Results Analysis
Performance on multiple models according to mutation-based structure information
To build a robust predicting protein stability changes model, dataset S1676 is used to train a model using 10-fold cross-validation. The results of our methods are replicated 10-fold cross-validation 20 times with shuffling the training data. Based on the availability of the PDB structure, we proposed four models MU3DSP^str, MU3DSP^seq, MU3DSP and MU3DSP^* to conduct comparative tests.
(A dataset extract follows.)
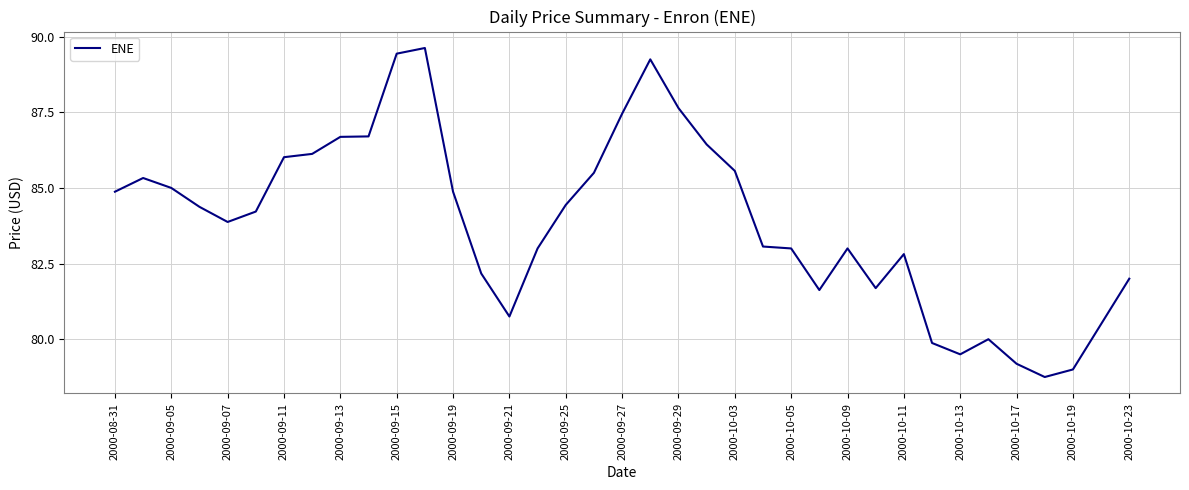

What is the difference between the maximum and minimum values?

10.9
When assuming that structures of wild-type and mutation proteins are unavailable for the training dataset, mutation-based structure features would get from G2S (MU3DSP*).
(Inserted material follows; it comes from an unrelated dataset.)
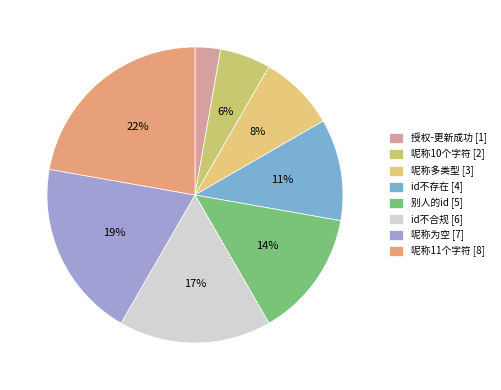

To the nearest percent, what is the combined percentage of 别人的id and 呢称10个字符?

19%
Table 1. Performance of 10-Fold cross-validation on Dataset S1676
Figure 1. The Pearson correlation coefficient of 10-fold cross-validation for six models EASE-AA, EASE-MM, MU3DSP^str, MU3DSP^seq, MU3DSP and MU3DSP^* on the training dataset
MU3DSP achieves state-of-the-art performance on testing sets
To evaluate the robustness of our model, we used S236, S543 as the independent testing datasets. MU3DSP compared with nine commonly used methods including EASE-AA, EASE-MM, MUpro, I-Mutant2.0, INPS, SAAFEC-SEQ, DDGun and PoPMuSiC, MAESTRO on different testing datasets. Among them, EASE-AA, EASE-MM(EASE-MM-web), MUpro, sequence-based version of I-Mutant2.0(I-MutantA), INPS, SAAFEC-SEQ, DDGun predict ∆∆G starting from sequence and mutation residues while the structure-based version of I-Mutant2.0(I-MutantB), PoPMuSiC, MAESTRO required structures as input. The results are shown in Figures 2 and 3 for S236 and S543, respectively.
Figure 2. Multiple bivariate plots for 11 comparative methods and MU3DSP with marginal histograms on dataset S236.
Figure 3. Multiple bivariate plots for 11 comparative methods and MU3DSP with marginal histograms on dataset S543.